Confesso que fiquei surpreso em grande medida com o livro, não sabia exatamente o quê esperar da leitura, por um lado fui completamente surpreendido pelo seu conteúdo e pelo misto de coisas abarcadas que ele possui, por outro lado, em alguns momentos me senti perdido nos relatos e raciocínios, assim por vezes não aproveitei a leita como poderia. Porém, uma coisa acabou sendo marcante positivamente, logo após a leitura do livro aproveitei pra ler um livro do Prof. Olavo de Carvalho sobre Santo Agostinho, ali ele não só relata o contexto histórico de Agostinho, como também sua relevância filosófica, Olavo faz um comparativo da abordagem de Agostinho com demais filósofos como Descartes, Maquiavel e outros, fica notório o marco deixado por Agostinho e mostra o como essas profundas reflexões que ele se propõe a fazer foram sendo perdidas dentro da campo da filosofia ao longo dos séculos. Isso me fez ver com um olhar mais criterioso o trabalho de Santo Agostinho e no futuro pretendo reler o livro com uma edição melhor e com mais referências do que esse ano eu tive. Percebi que o livro foi fazendo muito mais sentido a medida que fui lendo outros livros católicos.
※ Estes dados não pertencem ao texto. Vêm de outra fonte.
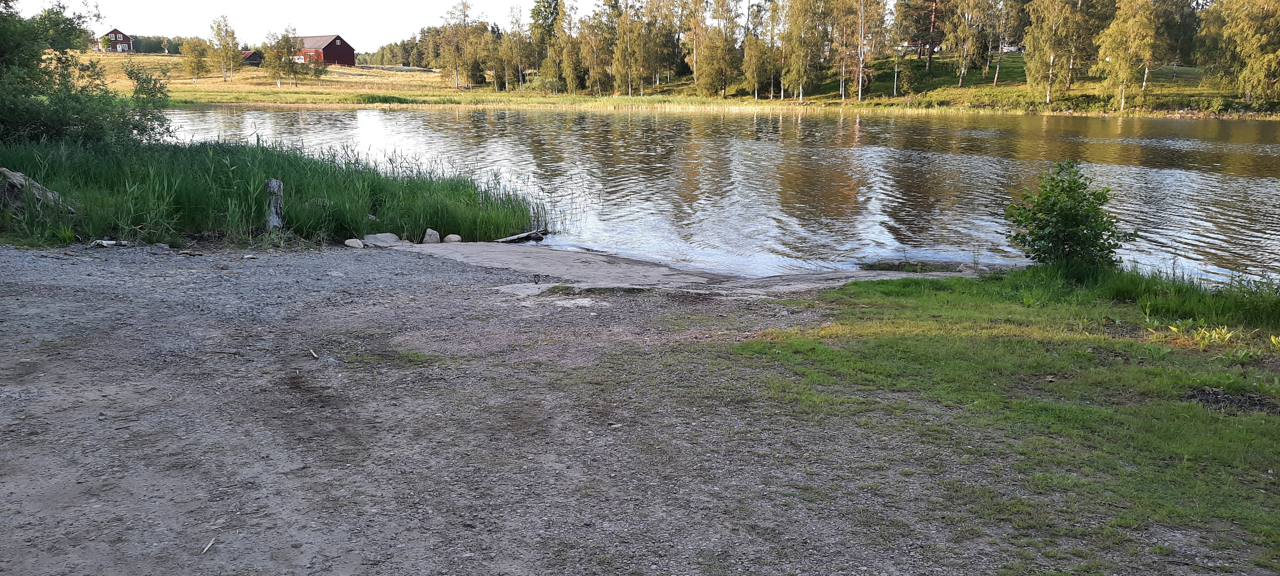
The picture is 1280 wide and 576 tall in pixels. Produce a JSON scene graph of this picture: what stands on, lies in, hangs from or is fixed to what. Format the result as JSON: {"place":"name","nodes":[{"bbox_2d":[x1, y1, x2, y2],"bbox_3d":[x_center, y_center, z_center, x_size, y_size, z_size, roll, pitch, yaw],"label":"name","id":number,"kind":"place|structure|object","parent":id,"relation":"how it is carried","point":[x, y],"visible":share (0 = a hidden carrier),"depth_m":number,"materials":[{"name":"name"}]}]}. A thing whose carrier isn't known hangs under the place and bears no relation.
{"place":"outdoors","nodes":[
{"label":"outdoors","id":0,"kind":"place"},
{"bbox_2d":[96,27,134,52],"label":"red house","id":1,"kind":"structure","parent":0,"point":[118,34],"materials":[{"name":"red"}]},
{"bbox_2d":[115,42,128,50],"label":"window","id":2,"kind":"structure","parent":1,"relation":"in","point":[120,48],"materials":[{"name":"white"}]},
{"bbox_2d":[240,50,263,64],"label":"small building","id":3,"kind":"structure","parent":0,"point":[249,58],"materials":[{"name":"red wood"}]},
{"bbox_2d":[0,134,546,246],"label":"reed bed","id":4,"kind":"structure","parent":0,"point":[33,175],"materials":[{"name":"green plant"}]},
{"bbox_2d":[0,167,65,210],"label":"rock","id":5,"kind":"object","parent":4,"relation":"on","point":[5,171],"visible":0.78,"depth_m":11.78,"materials":[{"name":"grey stone"}]},
{"bbox_2d":[0,0,177,147],"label":"tree","id":6,"kind":"object","parent":4,"relation":"on","point":[3,46],"visible":0.97,"depth_m":17.29,"materials":[{"name":"green plant"}]},
{"bbox_2d":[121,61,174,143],"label":"shrub","id":7,"kind":"object","parent":4,"relation":"on","point":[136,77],"visible":0.82,"depth_m":19.00,"materials":[{"name":"green plant"}]},
{"bbox_2d":[264,178,284,227],"bbox_3d":[-4.608,-0.986,12.553,0.267,0.764,0.261,0,11,-1],"label":"wooden post","id":8,"kind":"object","parent":4,"relation":"in","point":[272,184],"visible":0.86,"depth_m":12.47,"materials":[{"name":"wood"}]},
{"bbox_2d":[6,0,613,49],"label":"sky","id":9,"kind":"structure","parent":0,"point":[188,34],"materials":[{"name":"white"}]},
{"bbox_2d":[291,33,356,67],"label":"red barn","id":10,"kind":"structure","parent":0,"point":[329,56],"materials":[{"name":"red"}]},
{"bbox_2d":[0,240,1263,575],"label":"gravel ground","id":11,"kind":"structure","parent":0,"point":[99,402],"materials":[{"name":"grey gravel"}]},
{"bbox_2d":[89,238,126,246],"bbox_3d":[-5.799,-0.492,10.845,0.357,0.087,0.333,8,14,33],"label":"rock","id":12,"kind":"object","parent":11,"relation":"on","point":[103,241],"visible":0.95,"depth_m":10.78,"materials":[{"name":"stone"}]},
{"bbox_2d":[201,536,215,553],"bbox_3d":[-1.781,1.064,4.125,0.027,0.019,0.126,0,11,-1],"label":"stick","id":13,"kind":"object","parent":11,"relation":"on","point":[208,546],"visible":0.94,"depth_m":4.12,"materials":[{"name":"beige wood"}]},
{"bbox_2d":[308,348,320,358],"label":"stick","id":14,"kind":"object","parent":11,"relation":"on","point":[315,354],"visible":0.98,"depth_m":6.92,"materials":[{"name":"beige wood"}]},
{"bbox_2d":[343,237,365,247],"bbox_3d":[-3.461,-0.542,12.049,0.285,0.142,0.292,9,15,38],"label":"rock","id":15,"kind":"object","parent":11,"relation":"on","point":[356,245],"visible":0.97,"depth_m":11.96,"materials":[{"name":"grey stone"}]},
{"bbox_2d":[364,232,399,244],"bbox_3d":[-3.269,-0.612,12.568,0.510,0.197,0.448,-10,16,-42],"label":"rock","id":16,"kind":"object","parent":11,"relation":"on","point":[381,237],"visible":0.88,"depth_m":12.44,"materials":[{"name":"grey stone"}]},
{"bbox_2d":[421,228,442,243],"bbox_3d":[-2.707,-0.660,12.914,0.300,0.244,0.331,-9,15,-38],"label":"rock","id":17,"kind":"object","parent":11,"relation":"on","point":[430,233],"visible":0.94,"depth_m":12.81,"materials":[{"name":"grey stone"}]},
{"bbox_2d":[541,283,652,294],"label":"grass patch","id":18,"kind":"object","parent":11,"relation":"on","point":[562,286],"visible":0.79,"depth_m":9.71,"materials":[{"name":"green plant"}]},
{"bbox_2d":[372,238,977,296],"bbox_3d":[0.369,-0.118,11.259,7.312,0.451,5.003,0,11,-1],"label":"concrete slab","id":19,"kind":"structure","parent":11,"relation":"on","point":[580,264],"depth_m":11.04,"materials":[{"name":"grey concrete"}]},
{"bbox_2d":[442,233,462,242],"bbox_3d":[-2.456,-0.637,13.033,0.280,0.155,0.283,-9,15,-40],"label":"rock","id":20,"kind":"object","parent":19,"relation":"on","point":[451,237],"visible":0.97,"depth_m":12.94,"materials":[{"name":"grey stone"}]},
{"bbox_2d":[495,229,545,242],"bbox_3d":[-1.744,-0.741,14.335,0.363,0.173,0.766,8,14,34],"label":"driftwood","id":21,"kind":"object","parent":19,"relation":"on","point":[523,235],"visible":0.93,"depth_m":14.28,"materials":[{"name":"grey wood"}]},
{"bbox_2d":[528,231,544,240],"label":"rock","id":22,"kind":"object","parent":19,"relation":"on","point":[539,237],"visible":0.93,"depth_m":14.27,"materials":[{"name":"grey stone"}]},
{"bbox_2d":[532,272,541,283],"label":"metal ring","id":23,"kind":"object","parent":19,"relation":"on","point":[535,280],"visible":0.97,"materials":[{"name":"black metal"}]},
{"bbox_2d":[956,261,988,274],"bbox_3d":[3.855,-0.209,11.517,0.365,0.192,0.409,-7,13,-31],"label":"rock","id":24,"kind":"object","parent":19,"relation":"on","point":[962,268],"visible":0.75,"depth_m":11.42,"materials":[{"name":"grey stone"}]},
{"bbox_2d":[87,46,1278,118],"label":"grassy bank","id":25,"kind":"structure","parent":0,"point":[136,56],"materials":[{"name":"green plant"}]},
{"bbox_2d":[128,33,190,53],"label":"distant tree line","id":26,"kind":"object","parent":25,"relation":"on","point":[157,44],"visible":0.29,"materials":[{"name":"green plant"}]},
{"bbox_2d":[180,36,213,79],"label":"tree","id":27,"kind":"object","parent":25,"relation":"on","point":[200,62],"visible":0.94,"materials":[{"name":"green plant"}]},
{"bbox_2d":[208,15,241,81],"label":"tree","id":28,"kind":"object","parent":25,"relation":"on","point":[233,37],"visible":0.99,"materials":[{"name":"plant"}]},
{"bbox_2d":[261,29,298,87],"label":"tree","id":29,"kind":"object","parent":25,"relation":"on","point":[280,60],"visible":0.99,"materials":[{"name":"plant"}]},
{"bbox_2d":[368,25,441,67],"label":"tree","id":30,"kind":"object","parent":25,"relation":"on","point":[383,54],"visible":0.49,"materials":[{"name":"green plant"}]},
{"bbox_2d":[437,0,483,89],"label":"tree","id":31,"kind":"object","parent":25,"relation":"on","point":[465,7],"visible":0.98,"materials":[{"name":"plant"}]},
{"bbox_2d":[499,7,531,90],"label":"birch tree","id":32,"kind":"object","parent":25,"relation":"on","point":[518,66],"visible":0.96,"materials":[{"name":"plant"}]},
{"bbox_2d":[528,0,564,89],"label":"tree","id":33,"kind":"object","parent":25,"relation":"on","point":[547,17],"visible":0.94,"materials":[{"name":"green plant"}]},
{"bbox_2d":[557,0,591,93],"label":"tree","id":34,"kind":"object","parent":25,"relation":"on","point":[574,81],"visible":0.94,"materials":[{"name":"green plant"}]},
{"bbox_2d":[572,0,613,93],"label":"tree","id":35,"kind":"object","parent":25,"relation":"on","point":[588,44],"visible":0.94,"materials":[{"name":"plant"}]},
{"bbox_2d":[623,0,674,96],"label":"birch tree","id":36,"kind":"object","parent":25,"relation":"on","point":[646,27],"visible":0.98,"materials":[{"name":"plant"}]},
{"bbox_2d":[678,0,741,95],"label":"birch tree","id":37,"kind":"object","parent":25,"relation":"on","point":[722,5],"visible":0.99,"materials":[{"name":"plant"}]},
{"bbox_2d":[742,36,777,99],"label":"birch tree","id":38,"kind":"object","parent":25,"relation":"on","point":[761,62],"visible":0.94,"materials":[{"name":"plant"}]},
{"bbox_2d":[778,0,827,99],"label":"birch tree","id":39,"kind":"object","parent":25,"relation":"on","point":[804,13],"visible":0.98,"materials":[{"name":"plant"}]},
{"bbox_2d":[841,0,889,102],"label":"birch tree","id":40,"kind":"object","parent":25,"relation":"on","point":[859,93],"visible":0.99,"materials":[{"name":"plant"}]},
{"bbox_2d":[901,41,940,53],"label":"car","id":41,"kind":"object","parent":25,"relation":"on","point":[913,46],"visible":0.53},
{"bbox_2d":[896,0,947,68],"label":"pine tree","id":42,"kind":"object","parent":25,"relation":"on","point":[933,46],"visible":0.97,"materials":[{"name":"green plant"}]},
{"bbox_2d":[941,0,993,85],"label":"birch tree","id":43,"kind":"object","parent":25,"relation":"on","point":[962,77],"visible":0.99,"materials":[{"name":"plant"}]},
{"bbox_2d":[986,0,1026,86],"label":"birch tree","id":44,"kind":"object","parent":25,"relation":"on","point":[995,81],"visible":0.96,"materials":[{"name":"plant"}]},
{"bbox_2d":[1001,42,1025,52],"label":"car","id":45,"kind":"object","parent":25,"relation":"on","point":[1013,48],"visible":0.61,"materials":[{"name":"white"}]},
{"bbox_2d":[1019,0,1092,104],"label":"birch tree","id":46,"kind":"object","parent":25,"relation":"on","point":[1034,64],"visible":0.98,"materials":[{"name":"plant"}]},
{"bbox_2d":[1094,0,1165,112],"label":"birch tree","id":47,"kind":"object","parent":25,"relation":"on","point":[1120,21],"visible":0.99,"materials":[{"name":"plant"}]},
{"bbox_2d":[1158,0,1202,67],"label":"tree","id":48,"kind":"object","parent":25,"relation":"on","point":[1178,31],"visible":0.63,"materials":[{"name":"plant"}]},
{"bbox_2d":[1198,0,1279,109],"label":"birch tree","id":49,"kind":"object","parent":25,"relation":"on","point":[1248,46],"visible":0.99,"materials":[{"name":"plant"}]},
{"bbox_2d":[150,105,1279,289],"label":"lake","id":50,"kind":"structure","parent":0,"point":[395,114],"materials":[{"name":"liquid"}]},
{"bbox_2d":[862,258,937,270],"bbox_3d":[3.283,-0.272,12.623,0.966,0.207,0.668,0,11,-1],"label":"rock","id":51,"kind":"object","parent":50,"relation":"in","point":[884,264],"visible":0.85,"depth_m":12.52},
{"bbox_2d":[706,264,1279,575],"label":"lawn","id":52,"kind":"structure","parent":0,"point":[1272,420],"materials":[{"name":"green plant"}]},
{"bbox_2d":[1003,160,1131,271],"bbox_3d":[4.308,-0.651,10.085,1.220,1.241,1.202,0,11,-1],"label":"shrub","id":53,"kind":"object","parent":52,"relation":"on","point":[1093,206],"visible":0.98,"depth_m":9.93,"materials":[{"name":"green plant"}]},
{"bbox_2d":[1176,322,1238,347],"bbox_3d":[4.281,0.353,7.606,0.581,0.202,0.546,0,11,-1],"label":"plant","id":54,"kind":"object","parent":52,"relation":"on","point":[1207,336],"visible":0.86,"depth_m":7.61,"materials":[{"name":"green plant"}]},
{"bbox_2d":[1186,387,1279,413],"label":"dirt patch","id":55,"kind":"object","parent":52,"relation":"on","point":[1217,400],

"[...] Portanto, minha ansiedade por descobrir o que poderia tomar como certo roía com mais força o meu coração, e eu me sentia envergonhado, pois durante muito tempo fui iludido e enganado pela promessa de certezas, na qual acreditei como uma criança, tagarelando sobre incertezas como se fossem certezas. Somente mais tarde sua falsidade se tornou clara para mim. No entanto, eu estava certo de que eram incertas, e por antes tê-las considerado certas, acusei Tua Igreja Católica com uma sede cega por contenda. Ainda não havia descoberto a verdade, mas agora sabia que não ensinava aquilo que eu tão veementemente a acusei de ensinar. A respeito disso, ao menos, eu estava confuso e fui transformado. Alegrei-me, ó meu Deus, pois a Tua Igreja, o corpo do Teu Filho Unigênito, cujo nome fora colocado sobre mim quando criança, não valia de conceitos infantis, nem mantivera em sua sã doutrina qualquer princípio que limitasse a Ti, o Criador de tudo, a um espaço, ainda que grande e amplo, como as extremidades da forma humana."
(Santo Agostinho, p.96-97)
É um livro importante em vários sentidos, mas não recomendaria lê-lo sem uma boa bagagem sobre catolicismo e até mesmo histórico-filosófica.